My obligated service in the Navy ended before the Overton case was heard in the Court of Military Appeals or in the Supreme Court, so I wasn't able to represent Overton in either of those august tribunals. Which was ok by me. Among the reasons for that was that, a month or two prior to USCMA issuing its opinion in the Overton case, the US Supreme Court issued its opinion in the case of Solorio v. United States, 483 U.S. 435 (1987), which in one fell swoop overruled the previous Supreme Court precedents of O'Callahan v. Parker, 395 U.S. 258 (1969), and Relford v. Commandant, U.S. Disciplinary Barracks, 401 U.S. 355 (1971), which pretty well took away every basis for which we were arguing that the court martial in Subic Bay lacked in personam jurisdiction over Cliff Overton. That made the USCMA decision upholding Cliff's conviction at trial pretty much a no-brainer, and made the ultimate petition for writ of certiorari to the Supreme Court one of those exercises in futility that every defense counsel is, alas, all too familiar with.

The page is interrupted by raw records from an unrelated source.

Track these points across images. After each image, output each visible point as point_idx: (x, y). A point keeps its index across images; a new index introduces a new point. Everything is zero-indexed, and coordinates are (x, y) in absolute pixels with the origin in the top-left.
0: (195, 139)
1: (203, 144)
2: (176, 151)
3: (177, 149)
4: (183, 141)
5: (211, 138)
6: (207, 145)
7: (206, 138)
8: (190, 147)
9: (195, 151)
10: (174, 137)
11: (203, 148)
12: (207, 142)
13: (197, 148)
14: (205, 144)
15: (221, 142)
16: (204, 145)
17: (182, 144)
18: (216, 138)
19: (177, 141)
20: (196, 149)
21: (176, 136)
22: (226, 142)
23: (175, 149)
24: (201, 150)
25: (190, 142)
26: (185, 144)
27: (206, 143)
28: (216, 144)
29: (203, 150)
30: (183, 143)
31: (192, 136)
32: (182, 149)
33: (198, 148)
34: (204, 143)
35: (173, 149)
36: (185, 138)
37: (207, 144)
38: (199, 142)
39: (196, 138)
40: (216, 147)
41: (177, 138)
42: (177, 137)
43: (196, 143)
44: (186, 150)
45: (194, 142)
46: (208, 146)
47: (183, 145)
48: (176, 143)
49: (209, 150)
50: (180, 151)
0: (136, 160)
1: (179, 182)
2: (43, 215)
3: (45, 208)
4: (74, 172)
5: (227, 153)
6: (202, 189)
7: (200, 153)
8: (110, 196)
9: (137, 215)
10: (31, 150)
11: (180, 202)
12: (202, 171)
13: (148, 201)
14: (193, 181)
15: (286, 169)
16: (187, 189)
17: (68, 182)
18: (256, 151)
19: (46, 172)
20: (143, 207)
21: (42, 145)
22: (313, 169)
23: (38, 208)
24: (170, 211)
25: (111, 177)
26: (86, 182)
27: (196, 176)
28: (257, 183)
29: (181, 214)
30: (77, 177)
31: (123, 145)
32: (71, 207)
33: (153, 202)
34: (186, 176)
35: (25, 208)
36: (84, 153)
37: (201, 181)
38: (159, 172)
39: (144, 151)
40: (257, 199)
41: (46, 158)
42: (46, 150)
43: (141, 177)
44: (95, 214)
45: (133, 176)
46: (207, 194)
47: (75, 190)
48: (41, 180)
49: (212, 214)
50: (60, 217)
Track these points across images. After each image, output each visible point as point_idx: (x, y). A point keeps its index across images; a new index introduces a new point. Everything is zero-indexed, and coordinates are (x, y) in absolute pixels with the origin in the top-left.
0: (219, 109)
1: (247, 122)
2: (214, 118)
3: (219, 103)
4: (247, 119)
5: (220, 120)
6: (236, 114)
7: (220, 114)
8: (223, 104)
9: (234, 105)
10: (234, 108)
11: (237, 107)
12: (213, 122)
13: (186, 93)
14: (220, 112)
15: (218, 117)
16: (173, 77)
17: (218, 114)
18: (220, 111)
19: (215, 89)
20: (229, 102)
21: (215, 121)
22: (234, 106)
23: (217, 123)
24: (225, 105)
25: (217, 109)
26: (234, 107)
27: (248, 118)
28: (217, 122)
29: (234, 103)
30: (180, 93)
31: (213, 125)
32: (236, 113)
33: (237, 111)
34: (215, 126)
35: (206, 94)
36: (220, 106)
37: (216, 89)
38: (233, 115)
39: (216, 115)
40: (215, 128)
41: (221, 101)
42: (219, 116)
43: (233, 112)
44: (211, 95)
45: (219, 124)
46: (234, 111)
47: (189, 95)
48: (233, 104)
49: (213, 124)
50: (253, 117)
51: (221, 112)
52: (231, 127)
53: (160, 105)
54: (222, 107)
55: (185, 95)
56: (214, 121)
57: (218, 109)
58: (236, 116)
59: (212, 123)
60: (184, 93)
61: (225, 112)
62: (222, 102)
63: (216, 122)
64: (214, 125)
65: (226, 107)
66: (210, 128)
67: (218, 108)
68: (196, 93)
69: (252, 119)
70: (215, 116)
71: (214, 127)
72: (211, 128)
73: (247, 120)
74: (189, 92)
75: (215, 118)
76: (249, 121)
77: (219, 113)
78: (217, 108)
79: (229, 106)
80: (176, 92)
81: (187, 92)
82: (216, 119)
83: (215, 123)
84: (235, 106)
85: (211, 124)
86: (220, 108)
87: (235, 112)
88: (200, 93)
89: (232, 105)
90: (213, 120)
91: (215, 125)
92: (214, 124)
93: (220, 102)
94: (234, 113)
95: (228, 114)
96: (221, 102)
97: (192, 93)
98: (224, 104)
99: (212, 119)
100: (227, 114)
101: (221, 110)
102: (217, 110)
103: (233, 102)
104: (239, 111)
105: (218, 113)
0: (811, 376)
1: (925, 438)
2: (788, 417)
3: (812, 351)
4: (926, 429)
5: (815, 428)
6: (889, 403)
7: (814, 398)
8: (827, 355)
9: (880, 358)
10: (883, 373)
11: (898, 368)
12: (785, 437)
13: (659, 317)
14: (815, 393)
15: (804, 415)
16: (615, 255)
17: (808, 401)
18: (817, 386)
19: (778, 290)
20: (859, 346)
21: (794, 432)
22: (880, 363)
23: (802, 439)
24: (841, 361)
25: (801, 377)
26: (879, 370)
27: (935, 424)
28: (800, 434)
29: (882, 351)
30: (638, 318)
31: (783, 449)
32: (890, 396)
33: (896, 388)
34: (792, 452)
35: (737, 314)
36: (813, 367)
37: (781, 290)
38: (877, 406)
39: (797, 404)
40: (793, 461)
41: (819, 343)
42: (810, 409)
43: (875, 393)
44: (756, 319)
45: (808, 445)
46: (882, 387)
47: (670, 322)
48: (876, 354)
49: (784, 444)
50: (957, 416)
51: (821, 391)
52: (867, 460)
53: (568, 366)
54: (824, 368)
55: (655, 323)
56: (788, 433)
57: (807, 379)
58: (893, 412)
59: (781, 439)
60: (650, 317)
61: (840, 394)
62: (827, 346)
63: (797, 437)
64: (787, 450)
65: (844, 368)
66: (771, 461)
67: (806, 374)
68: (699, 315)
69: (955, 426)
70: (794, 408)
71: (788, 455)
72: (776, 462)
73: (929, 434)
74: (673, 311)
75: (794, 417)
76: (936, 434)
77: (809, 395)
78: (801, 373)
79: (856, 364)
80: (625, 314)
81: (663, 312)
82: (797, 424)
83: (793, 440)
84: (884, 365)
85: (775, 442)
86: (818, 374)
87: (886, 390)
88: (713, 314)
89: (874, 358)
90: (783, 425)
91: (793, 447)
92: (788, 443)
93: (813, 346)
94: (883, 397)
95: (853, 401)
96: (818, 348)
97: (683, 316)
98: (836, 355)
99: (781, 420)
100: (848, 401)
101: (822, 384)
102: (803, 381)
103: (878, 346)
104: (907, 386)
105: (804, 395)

Obviously, by virtue of the fact that Terry could cite United States v. Overton to support the proposition that Cunningham is subject to court martial jurisdiction, I didn't exactly win that case. However, as trial losses go (and keep in mind that "winning" for a criminal defense lawyer is relative; since acquittals are so rare you have to count any better than expected result for your client as being a "win"), it was probably the high point of my undistinguished legal career. While we ultimately lost the petition for writ of mandamus at USCMA, the Court did grant our request for a stay of the trial (which was dramatically announced in the middle of the morning's court proceedings, about 15 minutes after the military judge had asked me (very snidely), "Well, Lieutenant Cleavelin, have we heard anything from the Court of Military Appeals, yet?").

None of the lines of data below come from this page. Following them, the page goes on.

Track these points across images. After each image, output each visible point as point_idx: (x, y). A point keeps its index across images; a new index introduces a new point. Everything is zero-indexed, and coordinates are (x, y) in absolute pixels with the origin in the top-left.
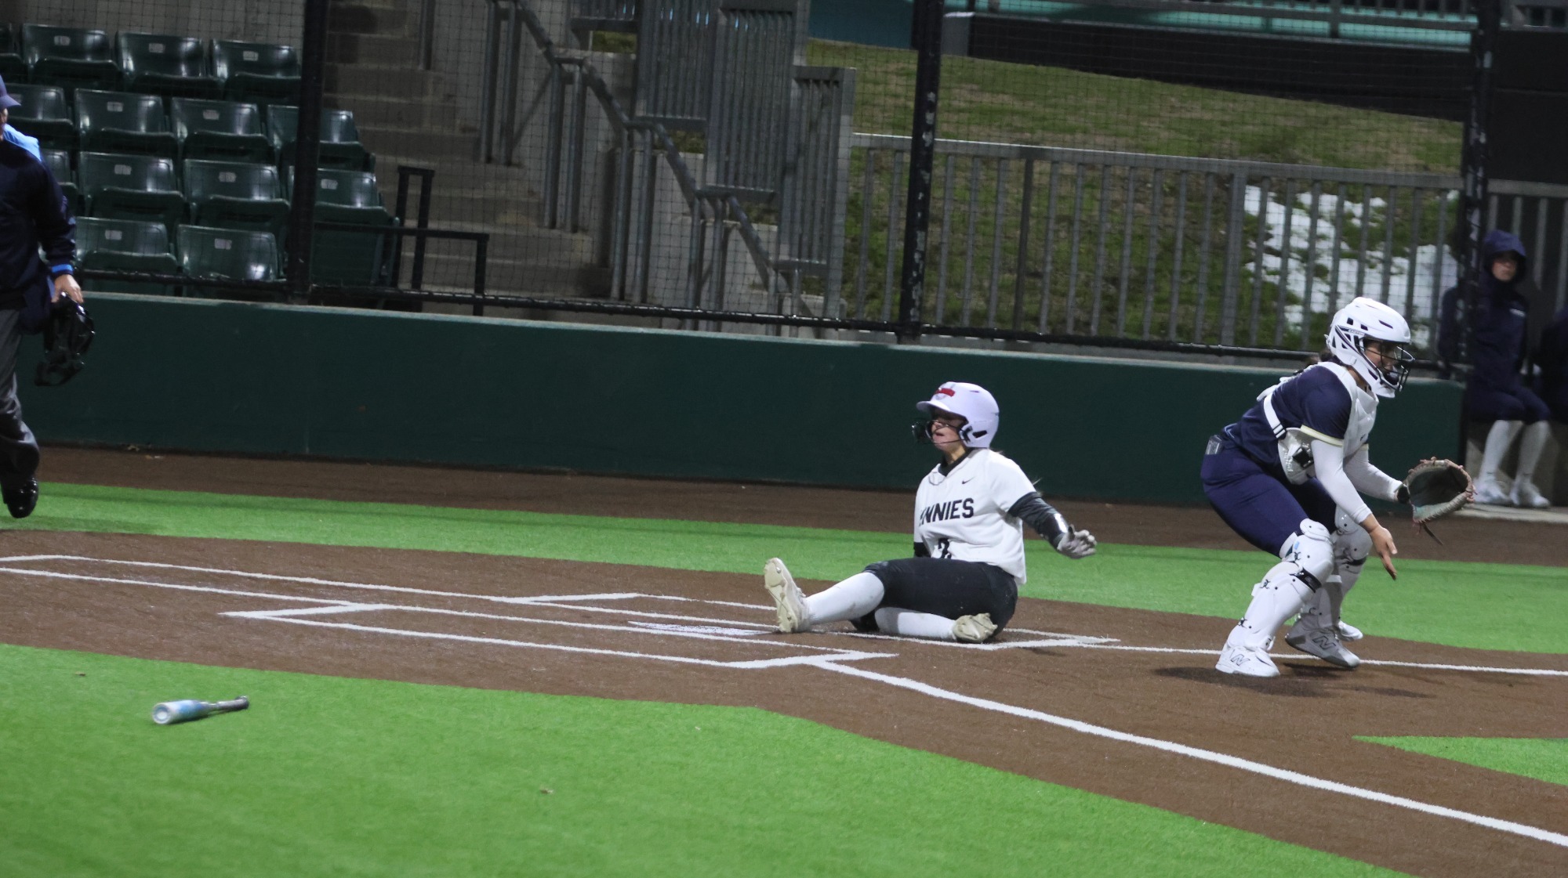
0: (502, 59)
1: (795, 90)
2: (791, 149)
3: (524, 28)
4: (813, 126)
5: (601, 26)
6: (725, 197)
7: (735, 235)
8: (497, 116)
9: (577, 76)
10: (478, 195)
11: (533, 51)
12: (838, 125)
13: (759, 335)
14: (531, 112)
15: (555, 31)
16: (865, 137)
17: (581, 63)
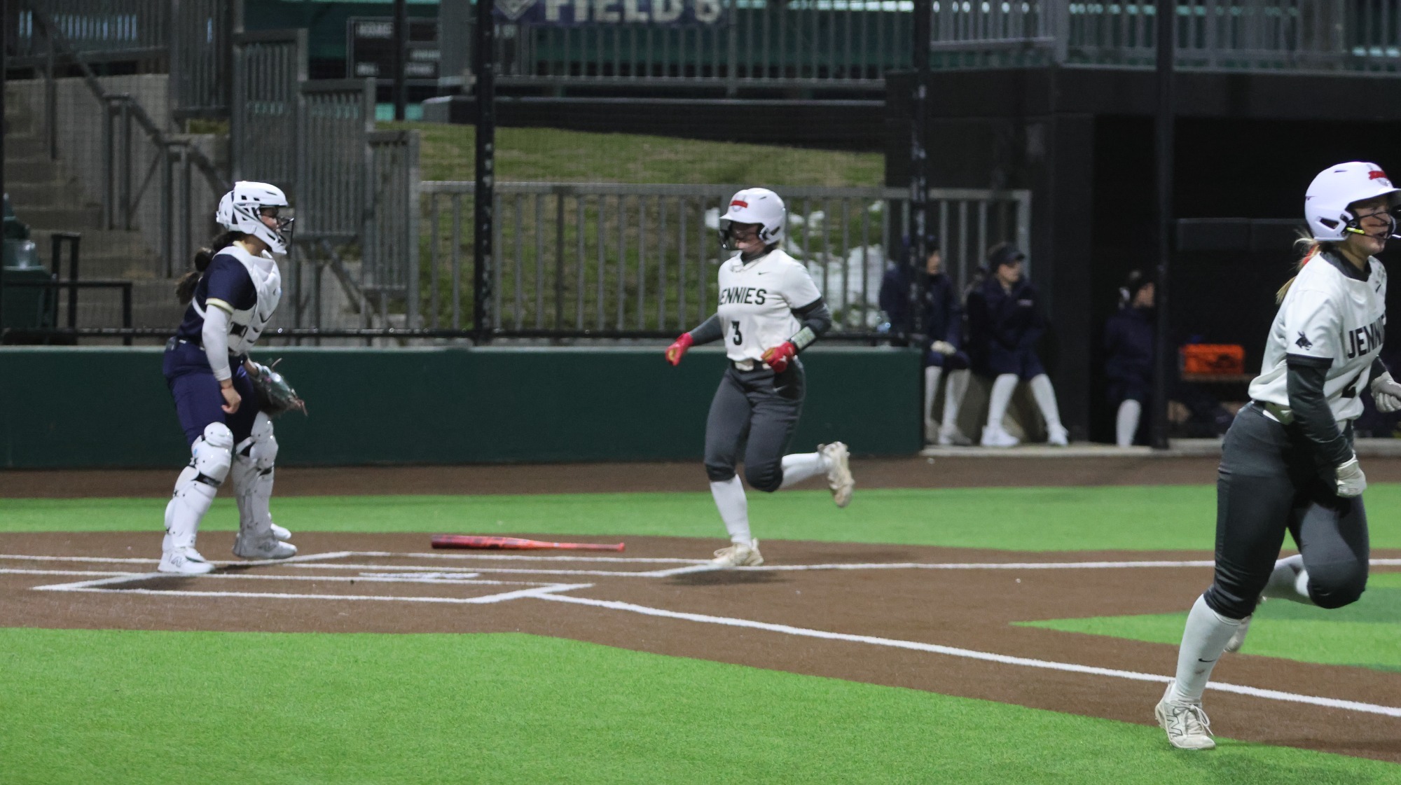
0: (116, 146)
1: (369, 151)
2: (369, 196)
3: (134, 120)
4: (386, 179)
5: (197, 115)
6: (318, 241)
7: (327, 269)
8: (116, 191)
9: (183, 157)
10: (106, 255)
11: (141, 136)
12: (408, 174)
13: (354, 347)
14: (145, 186)
15: (160, 122)
16: (430, 185)
17: (186, 144)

The court martial itself lasted over a week, and when the dust cleared Overton's punishment was a mere dishonorable discharge and full forfeiture of his Fleet Marine Corps Reserve retainer pay (for some reason, Fleet Reserve/Fleet Marine Reserve pay is "retainer" pay, not "retired" pay). No confinement/imprisonment whatsoever was imposed by the court. And because the court didn't sentence Cliff to confinement, he continued to receive his retainer pay until the Court of Military Appeals (IIRC) affirmed his conviction (had he been sentenced to confinement of a month or longer the convening authority (Commander, U.S. Naval Forces, Philippines, a two star admiral) could have executed the forfeiture immediately).

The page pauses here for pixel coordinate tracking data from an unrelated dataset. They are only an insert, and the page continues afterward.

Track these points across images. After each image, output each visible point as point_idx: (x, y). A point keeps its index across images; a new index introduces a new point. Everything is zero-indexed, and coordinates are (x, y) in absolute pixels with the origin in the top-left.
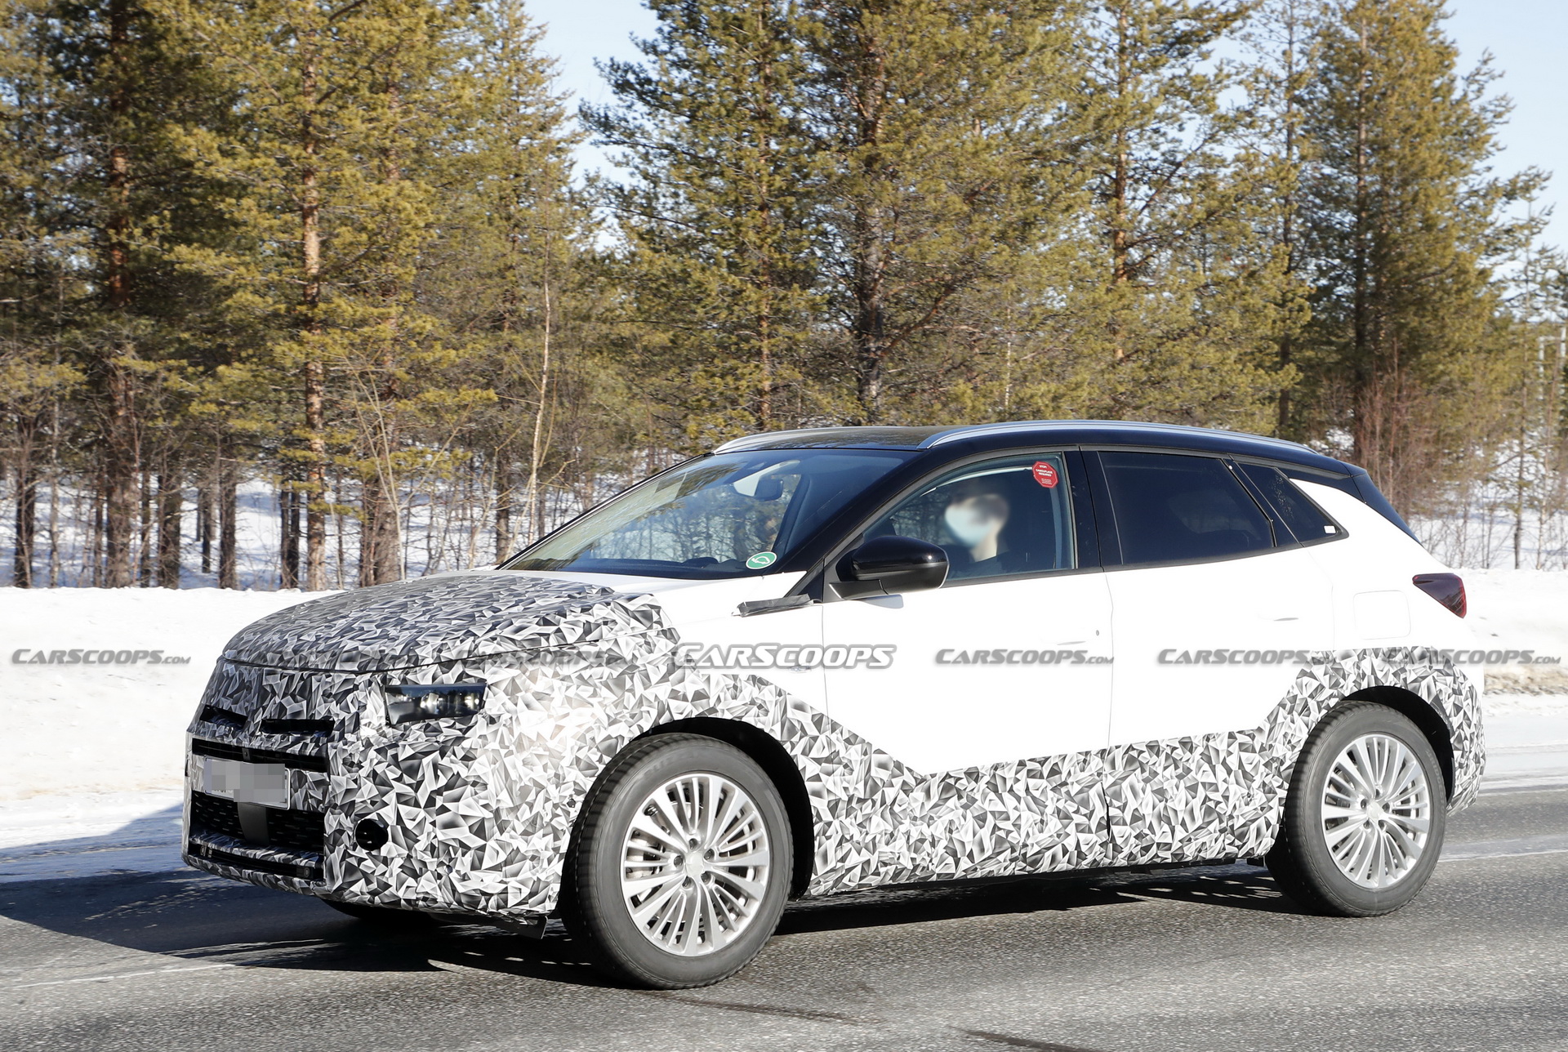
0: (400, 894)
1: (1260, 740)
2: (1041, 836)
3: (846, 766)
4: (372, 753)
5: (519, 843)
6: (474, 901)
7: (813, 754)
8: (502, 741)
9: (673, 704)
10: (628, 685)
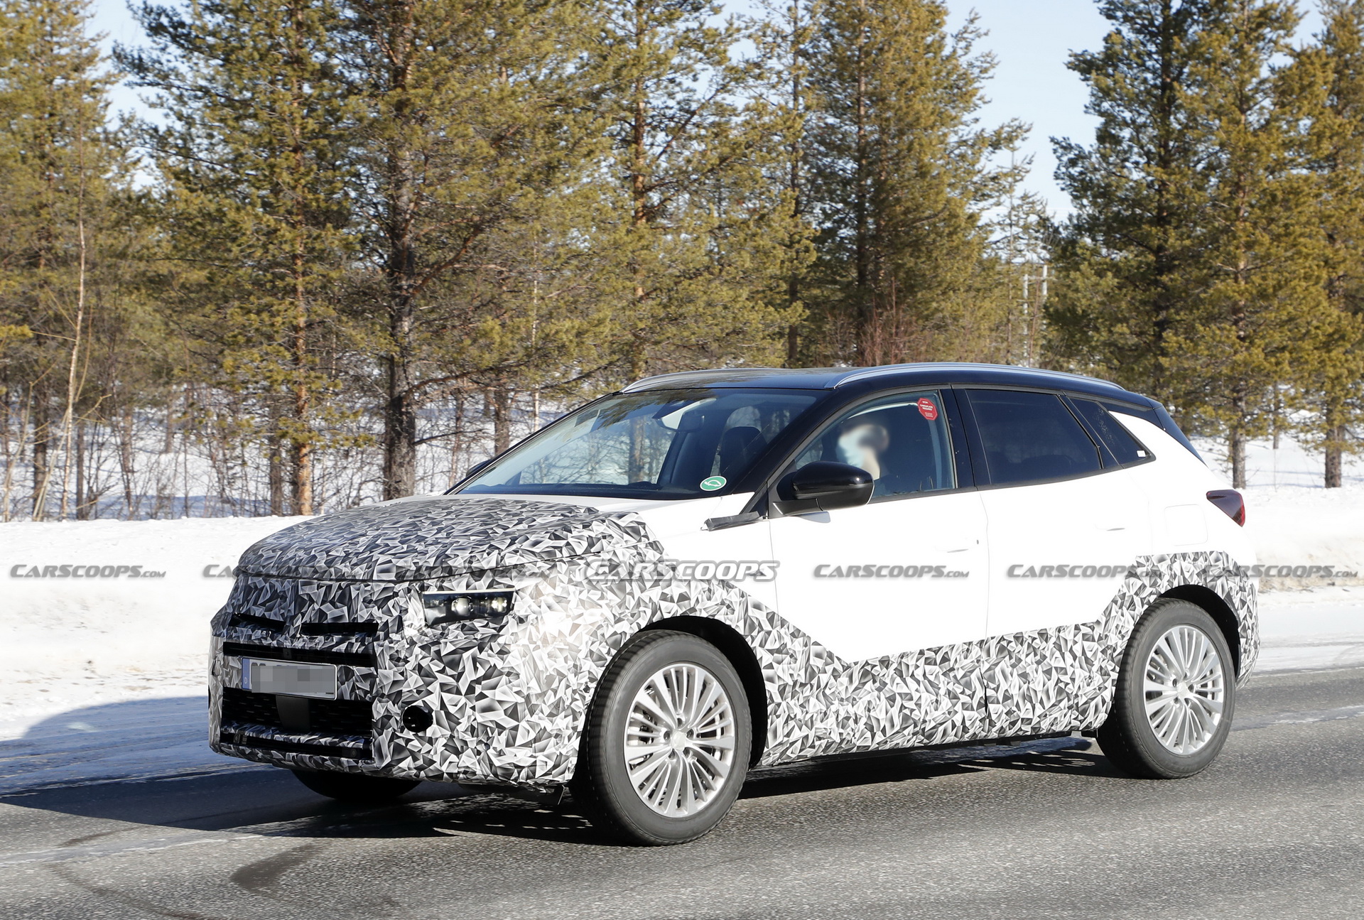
0: (444, 768)
1: (1098, 631)
2: (936, 714)
3: (792, 656)
4: (417, 650)
5: (545, 723)
6: (508, 773)
7: (768, 646)
8: (530, 638)
9: (664, 605)
10: (628, 589)
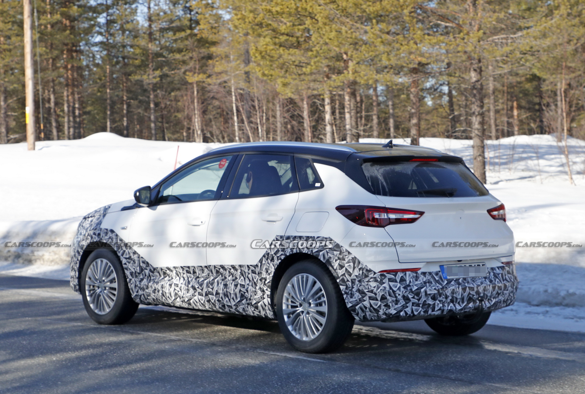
1: (257, 270)
3: (134, 261)
7: (124, 256)
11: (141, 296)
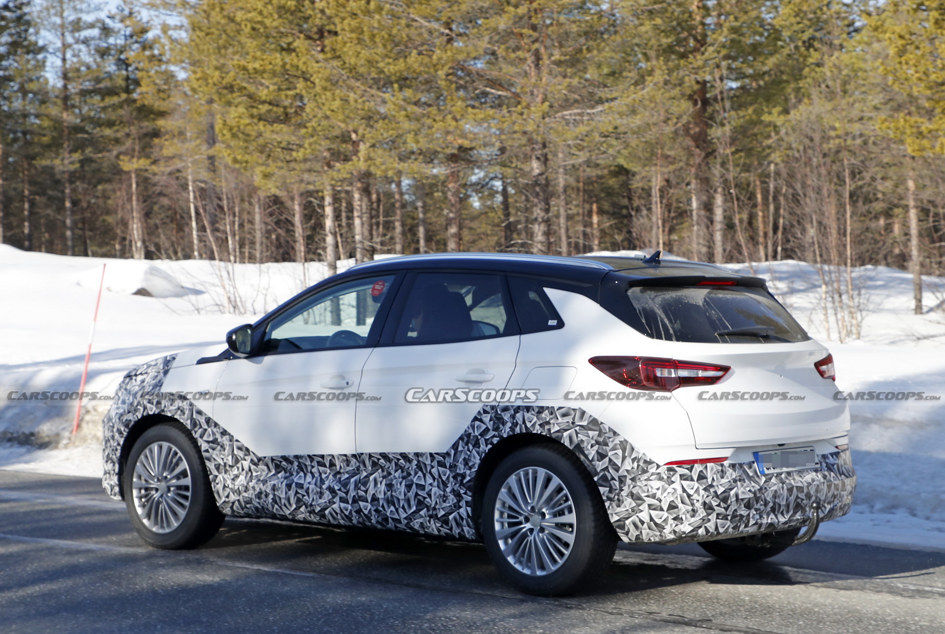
1: (449, 460)
3: (222, 446)
7: (205, 438)
11: (233, 503)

At the time, I was on very good terms with the COMUSNAVPHIL Staff Judge Advocate and his staff, and one of the assistant SJAs there told me that the Admiral was sorely pissed when he learned that not only was Cliff Overton not going to prison, but that he was going to continue receiving retainer pay for several years after his conviction.
After managing to both do my job (keeping Cliff Overton out of prison and allowing him to keep sucking off the military teat for four years he wouldn't have otherwise) and pissing off a two star admiral in the process, I obviously reached the high point of my legal career, and there was no way to go but down from there.
But, God, it felt good when it happened.